Feminism does great service in bringing to the attention of the public and the lawmakers the need for justice in guaranteeing women the same rights as men. But to the extent that it has become a lobby for abortion rights, it does great evil. For those same rights which it militates for in adult females, it would cancel out in the weakest and purest of all females - unborn children.

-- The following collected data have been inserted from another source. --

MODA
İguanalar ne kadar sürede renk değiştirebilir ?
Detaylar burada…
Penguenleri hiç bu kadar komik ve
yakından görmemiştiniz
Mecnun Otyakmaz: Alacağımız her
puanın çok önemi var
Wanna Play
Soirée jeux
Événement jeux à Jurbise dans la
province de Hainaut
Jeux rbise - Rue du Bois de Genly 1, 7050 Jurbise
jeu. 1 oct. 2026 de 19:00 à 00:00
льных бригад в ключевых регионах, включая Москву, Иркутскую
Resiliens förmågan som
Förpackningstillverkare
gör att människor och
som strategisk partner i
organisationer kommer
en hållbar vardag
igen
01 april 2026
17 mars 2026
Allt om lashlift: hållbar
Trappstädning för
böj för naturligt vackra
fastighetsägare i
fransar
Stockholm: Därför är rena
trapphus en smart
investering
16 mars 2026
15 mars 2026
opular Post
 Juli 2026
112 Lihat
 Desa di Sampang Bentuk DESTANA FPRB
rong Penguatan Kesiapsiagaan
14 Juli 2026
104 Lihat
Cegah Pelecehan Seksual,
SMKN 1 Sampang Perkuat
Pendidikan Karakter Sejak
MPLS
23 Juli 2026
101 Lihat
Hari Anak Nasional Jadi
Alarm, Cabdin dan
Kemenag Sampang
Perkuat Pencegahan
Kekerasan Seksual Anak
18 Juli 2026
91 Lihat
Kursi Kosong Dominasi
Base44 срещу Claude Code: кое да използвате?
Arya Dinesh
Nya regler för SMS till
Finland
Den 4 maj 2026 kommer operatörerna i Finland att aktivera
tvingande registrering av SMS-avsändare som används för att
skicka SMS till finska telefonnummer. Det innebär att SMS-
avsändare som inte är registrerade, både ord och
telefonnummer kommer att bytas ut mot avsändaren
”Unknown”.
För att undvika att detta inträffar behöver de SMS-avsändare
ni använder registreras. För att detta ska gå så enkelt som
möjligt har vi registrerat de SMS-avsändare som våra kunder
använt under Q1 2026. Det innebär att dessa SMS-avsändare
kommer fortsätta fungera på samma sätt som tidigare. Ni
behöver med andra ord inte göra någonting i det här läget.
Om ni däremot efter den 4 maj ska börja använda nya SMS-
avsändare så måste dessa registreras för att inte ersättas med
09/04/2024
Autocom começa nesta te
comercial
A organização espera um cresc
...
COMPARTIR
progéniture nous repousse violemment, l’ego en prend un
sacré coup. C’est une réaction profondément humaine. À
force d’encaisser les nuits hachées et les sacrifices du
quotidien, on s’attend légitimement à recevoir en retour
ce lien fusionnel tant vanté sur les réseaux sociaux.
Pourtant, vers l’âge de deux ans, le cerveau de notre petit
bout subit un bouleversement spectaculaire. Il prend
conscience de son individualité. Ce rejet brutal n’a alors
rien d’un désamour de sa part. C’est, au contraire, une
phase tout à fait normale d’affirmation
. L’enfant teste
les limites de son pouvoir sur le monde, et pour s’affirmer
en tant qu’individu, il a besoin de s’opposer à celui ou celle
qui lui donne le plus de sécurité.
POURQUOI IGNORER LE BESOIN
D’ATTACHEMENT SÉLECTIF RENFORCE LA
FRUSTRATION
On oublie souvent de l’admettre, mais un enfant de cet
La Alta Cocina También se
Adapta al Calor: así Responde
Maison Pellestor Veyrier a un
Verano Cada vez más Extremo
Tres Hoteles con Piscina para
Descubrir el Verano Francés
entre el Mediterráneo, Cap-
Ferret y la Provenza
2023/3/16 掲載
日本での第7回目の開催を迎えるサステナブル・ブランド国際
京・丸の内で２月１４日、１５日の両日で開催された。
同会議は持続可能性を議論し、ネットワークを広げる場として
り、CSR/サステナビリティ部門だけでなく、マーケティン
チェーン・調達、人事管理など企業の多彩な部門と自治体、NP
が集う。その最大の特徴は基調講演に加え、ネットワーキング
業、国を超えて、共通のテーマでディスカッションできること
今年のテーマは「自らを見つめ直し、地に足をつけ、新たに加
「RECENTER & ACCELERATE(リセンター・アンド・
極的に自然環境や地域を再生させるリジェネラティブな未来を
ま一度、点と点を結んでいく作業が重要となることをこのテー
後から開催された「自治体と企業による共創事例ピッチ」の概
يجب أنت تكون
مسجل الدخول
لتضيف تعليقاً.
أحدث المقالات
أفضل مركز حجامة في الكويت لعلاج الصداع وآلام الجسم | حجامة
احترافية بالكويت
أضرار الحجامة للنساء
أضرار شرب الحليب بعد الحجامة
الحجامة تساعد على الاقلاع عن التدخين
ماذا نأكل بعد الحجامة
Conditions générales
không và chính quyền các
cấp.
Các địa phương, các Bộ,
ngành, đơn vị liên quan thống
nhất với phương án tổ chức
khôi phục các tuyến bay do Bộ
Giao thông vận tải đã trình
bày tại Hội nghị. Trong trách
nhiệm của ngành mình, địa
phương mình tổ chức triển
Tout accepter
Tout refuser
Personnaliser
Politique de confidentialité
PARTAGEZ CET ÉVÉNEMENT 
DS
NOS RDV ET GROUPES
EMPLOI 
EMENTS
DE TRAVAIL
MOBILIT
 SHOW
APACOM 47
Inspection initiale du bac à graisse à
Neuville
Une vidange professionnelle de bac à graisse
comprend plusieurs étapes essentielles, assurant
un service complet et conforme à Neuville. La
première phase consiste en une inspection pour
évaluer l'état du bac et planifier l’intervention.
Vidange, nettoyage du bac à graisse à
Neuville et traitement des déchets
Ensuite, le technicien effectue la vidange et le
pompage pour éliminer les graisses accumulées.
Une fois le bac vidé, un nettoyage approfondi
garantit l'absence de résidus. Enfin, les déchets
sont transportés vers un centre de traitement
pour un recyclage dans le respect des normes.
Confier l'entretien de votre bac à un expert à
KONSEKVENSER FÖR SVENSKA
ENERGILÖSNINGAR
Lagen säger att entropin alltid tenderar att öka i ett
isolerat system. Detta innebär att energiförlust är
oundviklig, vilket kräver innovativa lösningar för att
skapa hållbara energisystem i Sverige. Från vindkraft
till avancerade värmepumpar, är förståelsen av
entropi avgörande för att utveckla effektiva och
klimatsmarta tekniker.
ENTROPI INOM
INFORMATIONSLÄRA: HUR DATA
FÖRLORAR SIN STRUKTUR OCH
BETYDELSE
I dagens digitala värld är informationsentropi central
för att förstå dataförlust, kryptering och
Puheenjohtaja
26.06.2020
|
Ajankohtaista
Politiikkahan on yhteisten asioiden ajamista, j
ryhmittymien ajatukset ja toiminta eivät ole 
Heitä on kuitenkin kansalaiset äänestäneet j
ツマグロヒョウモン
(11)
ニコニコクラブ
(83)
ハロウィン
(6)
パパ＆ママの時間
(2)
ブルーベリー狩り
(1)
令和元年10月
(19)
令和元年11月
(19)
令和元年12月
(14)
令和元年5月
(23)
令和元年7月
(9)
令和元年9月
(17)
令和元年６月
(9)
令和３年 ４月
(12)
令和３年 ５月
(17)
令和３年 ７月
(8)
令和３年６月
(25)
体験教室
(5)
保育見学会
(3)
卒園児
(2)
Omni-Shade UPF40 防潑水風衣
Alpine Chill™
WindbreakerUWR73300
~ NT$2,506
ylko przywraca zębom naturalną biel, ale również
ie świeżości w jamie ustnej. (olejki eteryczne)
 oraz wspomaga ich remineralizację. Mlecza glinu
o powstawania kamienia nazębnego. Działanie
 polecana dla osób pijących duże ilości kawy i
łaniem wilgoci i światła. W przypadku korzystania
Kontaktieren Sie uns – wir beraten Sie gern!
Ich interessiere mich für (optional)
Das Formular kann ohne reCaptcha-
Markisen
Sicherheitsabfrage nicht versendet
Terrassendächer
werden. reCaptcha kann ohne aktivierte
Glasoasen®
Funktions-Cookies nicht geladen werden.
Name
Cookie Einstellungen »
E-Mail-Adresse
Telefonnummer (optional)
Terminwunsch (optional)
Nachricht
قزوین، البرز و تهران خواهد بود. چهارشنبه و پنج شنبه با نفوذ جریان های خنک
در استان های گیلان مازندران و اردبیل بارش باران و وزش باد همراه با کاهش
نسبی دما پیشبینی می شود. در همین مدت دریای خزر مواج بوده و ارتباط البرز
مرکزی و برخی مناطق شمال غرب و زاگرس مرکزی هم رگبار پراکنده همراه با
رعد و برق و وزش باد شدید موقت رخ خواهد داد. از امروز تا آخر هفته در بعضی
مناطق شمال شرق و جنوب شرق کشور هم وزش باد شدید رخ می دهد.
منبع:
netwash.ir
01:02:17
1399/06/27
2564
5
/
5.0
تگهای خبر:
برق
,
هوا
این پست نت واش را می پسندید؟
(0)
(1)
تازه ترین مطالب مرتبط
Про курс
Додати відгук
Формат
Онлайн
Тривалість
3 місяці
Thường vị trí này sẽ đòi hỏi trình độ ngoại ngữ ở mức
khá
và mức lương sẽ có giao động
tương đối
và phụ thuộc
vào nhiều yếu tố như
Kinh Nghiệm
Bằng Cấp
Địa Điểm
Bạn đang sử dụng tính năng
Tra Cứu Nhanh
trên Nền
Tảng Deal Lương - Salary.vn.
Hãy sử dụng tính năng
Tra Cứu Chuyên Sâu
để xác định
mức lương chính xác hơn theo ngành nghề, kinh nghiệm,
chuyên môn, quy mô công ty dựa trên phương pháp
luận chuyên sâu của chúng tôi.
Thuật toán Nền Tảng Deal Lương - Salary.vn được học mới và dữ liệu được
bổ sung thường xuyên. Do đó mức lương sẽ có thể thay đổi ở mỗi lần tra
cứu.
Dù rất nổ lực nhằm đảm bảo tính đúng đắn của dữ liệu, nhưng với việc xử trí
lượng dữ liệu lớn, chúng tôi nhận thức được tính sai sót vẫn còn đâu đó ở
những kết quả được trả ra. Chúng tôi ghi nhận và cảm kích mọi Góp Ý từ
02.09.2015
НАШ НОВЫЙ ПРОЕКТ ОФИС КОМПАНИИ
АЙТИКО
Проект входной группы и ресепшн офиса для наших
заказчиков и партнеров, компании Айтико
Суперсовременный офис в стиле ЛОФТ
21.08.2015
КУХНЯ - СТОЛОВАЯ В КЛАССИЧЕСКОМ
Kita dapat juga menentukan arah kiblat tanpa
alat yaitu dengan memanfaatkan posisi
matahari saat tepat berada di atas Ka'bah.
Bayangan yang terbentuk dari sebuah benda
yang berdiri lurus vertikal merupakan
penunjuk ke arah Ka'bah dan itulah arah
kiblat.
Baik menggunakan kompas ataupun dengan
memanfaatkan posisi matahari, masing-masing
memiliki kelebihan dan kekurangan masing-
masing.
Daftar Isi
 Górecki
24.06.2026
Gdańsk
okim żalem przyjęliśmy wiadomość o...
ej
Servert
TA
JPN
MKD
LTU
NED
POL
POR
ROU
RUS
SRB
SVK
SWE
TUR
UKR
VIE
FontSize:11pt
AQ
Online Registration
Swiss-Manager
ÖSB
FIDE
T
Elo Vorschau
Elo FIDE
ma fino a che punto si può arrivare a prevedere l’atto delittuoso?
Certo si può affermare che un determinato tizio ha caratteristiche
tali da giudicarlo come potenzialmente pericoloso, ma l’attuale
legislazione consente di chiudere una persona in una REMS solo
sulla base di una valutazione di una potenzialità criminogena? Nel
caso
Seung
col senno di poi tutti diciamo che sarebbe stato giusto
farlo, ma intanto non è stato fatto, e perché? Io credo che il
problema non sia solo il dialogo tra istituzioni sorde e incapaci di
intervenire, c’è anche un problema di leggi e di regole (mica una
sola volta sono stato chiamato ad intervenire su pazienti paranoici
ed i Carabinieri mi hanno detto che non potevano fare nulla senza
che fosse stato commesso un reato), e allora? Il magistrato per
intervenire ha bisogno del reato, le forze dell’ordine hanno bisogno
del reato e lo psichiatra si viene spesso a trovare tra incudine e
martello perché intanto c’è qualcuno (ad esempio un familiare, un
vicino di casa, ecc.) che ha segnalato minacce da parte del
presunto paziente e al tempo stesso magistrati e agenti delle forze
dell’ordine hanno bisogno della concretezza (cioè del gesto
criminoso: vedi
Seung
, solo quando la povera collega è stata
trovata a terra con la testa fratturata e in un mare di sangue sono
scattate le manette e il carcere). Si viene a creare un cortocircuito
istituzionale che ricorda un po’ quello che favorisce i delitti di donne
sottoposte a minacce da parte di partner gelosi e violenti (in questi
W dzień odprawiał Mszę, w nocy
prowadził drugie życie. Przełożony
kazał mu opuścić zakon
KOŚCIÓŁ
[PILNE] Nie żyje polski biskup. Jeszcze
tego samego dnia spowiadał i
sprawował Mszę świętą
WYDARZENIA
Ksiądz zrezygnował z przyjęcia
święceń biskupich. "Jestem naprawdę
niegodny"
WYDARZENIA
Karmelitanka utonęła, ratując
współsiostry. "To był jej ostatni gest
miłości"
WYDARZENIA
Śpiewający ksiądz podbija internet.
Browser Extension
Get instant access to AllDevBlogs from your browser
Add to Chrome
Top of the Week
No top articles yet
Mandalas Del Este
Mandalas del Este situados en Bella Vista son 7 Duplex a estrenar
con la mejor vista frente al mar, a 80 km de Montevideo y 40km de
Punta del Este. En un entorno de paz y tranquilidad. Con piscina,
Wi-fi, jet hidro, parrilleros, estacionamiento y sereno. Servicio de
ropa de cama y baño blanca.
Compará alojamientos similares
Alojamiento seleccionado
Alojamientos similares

In this way, feminism is led into a contradiction when it becomes a pro-abortion lobby, for you cannot argue against the rights of women before they are born, but for their rights after they are born, since the latter can only exist because of the former. Thus, the law of logical priority - that is, that the effect is subordinate to the cause, since the effect could not exist without the cause - demands that the rights of the unborn be protected at least as vigilantly as the rights of adults. Or to put it another way: You cannot consistently advocate the rights of women, while, at the same time, advocating the destruction of unborn baby girls.
The contradiction in which this professor finds herself is so stunning as to make one wonder why she does not see it. Put simply: She was, herself, a fetus at one time, and so, at one time was a malignancy, a form of infection, the very existence of which mandated its destruction. By her own argument, she should not exist, and, since she should not exist, she ought not be able to make her argument. Her argument is thus its own negation: 'I was an infection, I should have been destroyed; since I should have been destroyed, I should not be here to make this argument; my argument, then, should not be made.' The argument is therefore canceled out by her very making of it; she is declaring that her argument ought not to exist. Put another way, she is stating, in effect: 'What I am saying should not to be said at all, since I should not exist. But since I am saying it, my very existence refutes what I am saying.'
This would, of course, be comical, were the implications not so terribly tragic.